DATA:
*-*-*
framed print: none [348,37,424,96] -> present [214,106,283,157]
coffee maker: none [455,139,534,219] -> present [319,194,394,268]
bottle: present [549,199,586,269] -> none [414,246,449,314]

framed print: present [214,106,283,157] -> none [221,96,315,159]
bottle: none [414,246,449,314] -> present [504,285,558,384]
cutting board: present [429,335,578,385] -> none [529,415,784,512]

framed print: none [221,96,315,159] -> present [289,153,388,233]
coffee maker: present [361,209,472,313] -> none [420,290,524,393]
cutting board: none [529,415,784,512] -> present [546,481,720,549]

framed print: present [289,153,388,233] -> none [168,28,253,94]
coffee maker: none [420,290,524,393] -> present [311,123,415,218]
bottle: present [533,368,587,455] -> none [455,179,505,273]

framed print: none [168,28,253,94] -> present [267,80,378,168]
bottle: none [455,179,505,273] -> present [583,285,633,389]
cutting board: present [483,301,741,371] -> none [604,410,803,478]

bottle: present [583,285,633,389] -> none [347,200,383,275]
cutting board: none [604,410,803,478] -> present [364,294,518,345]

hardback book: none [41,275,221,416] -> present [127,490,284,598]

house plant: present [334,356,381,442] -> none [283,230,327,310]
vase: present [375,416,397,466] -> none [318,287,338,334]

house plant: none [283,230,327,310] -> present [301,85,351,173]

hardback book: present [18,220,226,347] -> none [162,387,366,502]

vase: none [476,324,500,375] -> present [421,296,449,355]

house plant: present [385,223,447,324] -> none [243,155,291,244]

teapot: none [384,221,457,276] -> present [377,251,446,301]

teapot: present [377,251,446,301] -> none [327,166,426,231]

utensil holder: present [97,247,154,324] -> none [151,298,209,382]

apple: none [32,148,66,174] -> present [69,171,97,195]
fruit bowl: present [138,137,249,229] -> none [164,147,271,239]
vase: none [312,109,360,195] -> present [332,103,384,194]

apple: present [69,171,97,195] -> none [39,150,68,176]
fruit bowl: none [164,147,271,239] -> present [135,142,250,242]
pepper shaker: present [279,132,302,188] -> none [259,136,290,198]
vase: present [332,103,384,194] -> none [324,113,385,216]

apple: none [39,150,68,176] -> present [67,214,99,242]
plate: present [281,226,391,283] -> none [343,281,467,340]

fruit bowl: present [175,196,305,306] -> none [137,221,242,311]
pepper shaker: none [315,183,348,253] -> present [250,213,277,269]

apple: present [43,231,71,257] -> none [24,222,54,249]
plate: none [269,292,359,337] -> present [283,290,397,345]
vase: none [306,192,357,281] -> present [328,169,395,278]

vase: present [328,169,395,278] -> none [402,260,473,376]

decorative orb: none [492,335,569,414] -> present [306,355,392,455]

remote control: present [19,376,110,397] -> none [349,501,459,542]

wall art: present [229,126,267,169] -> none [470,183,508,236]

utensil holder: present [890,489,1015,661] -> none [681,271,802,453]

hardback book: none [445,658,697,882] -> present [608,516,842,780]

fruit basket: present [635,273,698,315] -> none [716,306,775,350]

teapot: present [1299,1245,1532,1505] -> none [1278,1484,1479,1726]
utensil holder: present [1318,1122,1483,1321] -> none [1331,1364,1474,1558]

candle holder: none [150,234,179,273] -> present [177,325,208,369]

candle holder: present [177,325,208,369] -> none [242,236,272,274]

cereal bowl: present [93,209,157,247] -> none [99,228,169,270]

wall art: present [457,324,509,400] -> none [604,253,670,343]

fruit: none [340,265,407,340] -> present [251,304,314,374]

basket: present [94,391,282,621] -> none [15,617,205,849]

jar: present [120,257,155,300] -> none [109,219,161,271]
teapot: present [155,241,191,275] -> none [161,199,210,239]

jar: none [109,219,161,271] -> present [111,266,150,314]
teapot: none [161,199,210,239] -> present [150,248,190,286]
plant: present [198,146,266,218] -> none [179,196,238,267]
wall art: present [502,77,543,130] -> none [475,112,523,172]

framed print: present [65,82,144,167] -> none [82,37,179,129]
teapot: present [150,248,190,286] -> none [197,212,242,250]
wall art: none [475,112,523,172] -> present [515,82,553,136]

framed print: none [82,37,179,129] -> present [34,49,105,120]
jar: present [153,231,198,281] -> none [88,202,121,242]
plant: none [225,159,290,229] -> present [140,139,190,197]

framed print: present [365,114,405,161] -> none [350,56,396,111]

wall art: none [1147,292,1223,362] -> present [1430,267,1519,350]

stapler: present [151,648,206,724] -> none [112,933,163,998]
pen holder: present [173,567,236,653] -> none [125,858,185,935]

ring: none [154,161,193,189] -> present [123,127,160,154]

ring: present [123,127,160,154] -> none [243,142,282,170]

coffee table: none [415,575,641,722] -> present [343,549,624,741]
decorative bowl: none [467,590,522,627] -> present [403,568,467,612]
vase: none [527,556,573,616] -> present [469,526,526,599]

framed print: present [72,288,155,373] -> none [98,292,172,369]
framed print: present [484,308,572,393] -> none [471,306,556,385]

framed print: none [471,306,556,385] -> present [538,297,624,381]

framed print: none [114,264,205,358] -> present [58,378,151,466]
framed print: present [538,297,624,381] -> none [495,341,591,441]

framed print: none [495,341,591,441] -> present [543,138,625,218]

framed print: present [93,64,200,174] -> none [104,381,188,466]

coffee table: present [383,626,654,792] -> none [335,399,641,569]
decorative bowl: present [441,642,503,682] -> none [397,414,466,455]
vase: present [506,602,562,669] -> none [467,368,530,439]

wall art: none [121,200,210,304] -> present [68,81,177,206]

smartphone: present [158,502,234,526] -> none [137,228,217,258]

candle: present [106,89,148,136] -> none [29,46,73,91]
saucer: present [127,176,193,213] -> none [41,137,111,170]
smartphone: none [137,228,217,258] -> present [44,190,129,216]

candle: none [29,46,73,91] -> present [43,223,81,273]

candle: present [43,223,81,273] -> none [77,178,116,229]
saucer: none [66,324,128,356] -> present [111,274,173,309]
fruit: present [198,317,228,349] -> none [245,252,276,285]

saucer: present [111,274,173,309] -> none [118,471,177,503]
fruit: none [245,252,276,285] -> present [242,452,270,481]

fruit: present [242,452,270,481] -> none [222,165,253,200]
*-*-*
INSTRUCTIONS FOR THE TASK:
Every record above is to be transcribed exactly as written.

SOLUTION FOR THIS PROBLEM:
framed print: none [348,37,424,96] -> present [214,106,283,157]
coffee maker: none [455,139,534,219] -> present [319,194,394,268]
bottle: present [549,199,586,269] -> none [414,246,449,314]

framed print: present [214,106,283,157] -> none [221,96,315,159]
bottle: none [414,246,449,314] -> present [504,285,558,384]
cutting board: present [429,335,578,385] -> none [529,415,784,512]

framed print: none [221,96,315,159] -> present [289,153,388,233]
coffee maker: present [361,209,472,313] -> none [420,290,524,393]
cutting board: none [529,415,784,512] -> present [546,481,720,549]

framed print: present [289,153,388,233] -> none [168,28,253,94]
coffee maker: none [420,290,524,393] -> present [311,123,415,218]
bottle: present [533,368,587,455] -> none [455,179,505,273]

framed print: none [168,28,253,94] -> present [267,80,378,168]
bottle: none [455,179,505,273] -> present [583,285,633,389]
cutting board: present [483,301,741,371] -> none [604,410,803,478]

bottle: present [583,285,633,389] -> none [347,200,383,275]
cutting board: none [604,410,803,478] -> present [364,294,518,345]

hardback book: none [41,275,221,416] -> present [127,490,284,598]

house plant: present [334,356,381,442] -> none [283,230,327,310]
vase: present [375,416,397,466] -> none [318,287,338,334]

house plant: none [283,230,327,310] -> present [301,85,351,173]

hardback book: present [18,220,226,347] -> none [162,387,366,502]

vase: none [476,324,500,375] -> present [421,296,449,355]

house plant: present [385,223,447,324] -> none [243,155,291,244]

teapot: none [384,221,457,276] -> present [377,251,446,301]

teapot: present [377,251,446,301] -> none [327,166,426,231]

utensil holder: present [97,247,154,324] -> none [151,298,209,382]

apple: none [32,148,66,174] -> present [69,171,97,195]
fruit bowl: present [138,137,249,229] -> none [164,147,271,239]
vase: none [312,109,360,195] -> present [332,103,384,194]

apple: present [69,171,97,195] -> none [39,150,68,176]
fruit bowl: none [164,147,271,239] -> present [135,142,250,242]
pepper shaker: present [279,132,302,188] -> none [259,136,290,198]
vase: present [332,103,384,194] -> none [324,113,385,216]

apple: none [39,150,68,176] -> present [67,214,99,242]
plate: present [281,226,391,283] -> none [343,281,467,340]

fruit bowl: present [175,196,305,306] -> none [137,221,242,311]
pepper shaker: none [315,183,348,253] -> present [250,213,277,269]

apple: present [43,231,71,257] -> none [24,222,54,249]
plate: none [269,292,359,337] -> present [283,290,397,345]
vase: none [306,192,357,281] -> present [328,169,395,278]

vase: present [328,169,395,278] -> none [402,260,473,376]

decorative orb: none [492,335,569,414] -> present [306,355,392,455]

remote control: present [19,376,110,397] -> none [349,501,459,542]

wall art: present [229,126,267,169] -> none [470,183,508,236]

utensil holder: present [890,489,1015,661] -> none [681,271,802,453]

hardback book: none [445,658,697,882] -> present [608,516,842,780]

fruit basket: present [635,273,698,315] -> none [716,306,775,350]

teapot: present [1299,1245,1532,1505] -> none [1278,1484,1479,1726]
utensil holder: present [1318,1122,1483,1321] -> none [1331,1364,1474,1558]

candle holder: none [150,234,179,273] -> present [177,325,208,369]

candle holder: present [177,325,208,369] -> none [242,236,272,274]

cereal bowl: present [93,209,157,247] -> none [99,228,169,270]

wall art: present [457,324,509,400] -> none [604,253,670,343]

fruit: none [340,265,407,340] -> present [251,304,314,374]

basket: present [94,391,282,621] -> none [15,617,205,849]

jar: present [120,257,155,300] -> none [109,219,161,271]
teapot: present [155,241,191,275] -> none [161,199,210,239]

jar: none [109,219,161,271] -> present [111,266,150,314]
teapot: none [161,199,210,239] -> present [150,248,190,286]
plant: present [198,146,266,218] -> none [179,196,238,267]
wall art: present [502,77,543,130] -> none [475,112,523,172]

framed print: present [65,82,144,167] -> none [82,37,179,129]
teapot: present [150,248,190,286] -> none [197,212,242,250]
wall art: none [475,112,523,172] -> present [515,82,553,136]

framed print: none [82,37,179,129] -> present [34,49,105,120]
jar: present [153,231,198,281] -> none [88,202,121,242]
plant: none [225,159,290,229] -> present [140,139,190,197]

framed print: present [365,114,405,161] -> none [350,56,396,111]

wall art: none [1147,292,1223,362] -> present [1430,267,1519,350]

stapler: present [151,648,206,724] -> none [112,933,163,998]
pen holder: present [173,567,236,653] -> none [125,858,185,935]

ring: none [154,161,193,189] -> present [123,127,160,154]

ring: present [123,127,160,154] -> none [243,142,282,170]

coffee table: none [415,575,641,722] -> present [343,549,624,741]
decorative bowl: none [467,590,522,627] -> present [403,568,467,612]
vase: none [527,556,573,616] -> present [469,526,526,599]

framed print: present [72,288,155,373] -> none [98,292,172,369]
framed print: present [484,308,572,393] -> none [471,306,556,385]

framed print: none [471,306,556,385] -> present [538,297,624,381]

framed print: none [114,264,205,358] -> present [58,378,151,466]
framed print: present [538,297,624,381] -> none [495,341,591,441]

framed print: none [495,341,591,441] -> present [543,138,625,218]

framed print: present [93,64,200,174] -> none [104,381,188,466]

coffee table: present [383,626,654,792] -> none [335,399,641,569]
decorative bowl: present [441,642,503,682] -> none [397,414,466,455]
vase: present [506,602,562,669] -> none [467,368,530,439]

wall art: none [121,200,210,304] -> present [68,81,177,206]

smartphone: present [158,502,234,526] -> none [137,228,217,258]

candle: present [106,89,148,136] -> none [29,46,73,91]
saucer: present [127,176,193,213] -> none [41,137,111,170]
smartphone: none [137,228,217,258] -> present [44,190,129,216]

candle: none [29,46,73,91] -> present [43,223,81,273]

candle: present [43,223,81,273] -> none [77,178,116,229]
saucer: none [66,324,128,356] -> present [111,274,173,309]
fruit: present [198,317,228,349] -> none [245,252,276,285]

saucer: present [111,274,173,309] -> none [118,471,177,503]
fruit: none [245,252,276,285] -> present [242,452,270,481]

fruit: present [242,452,270,481] -> none [222,165,253,200]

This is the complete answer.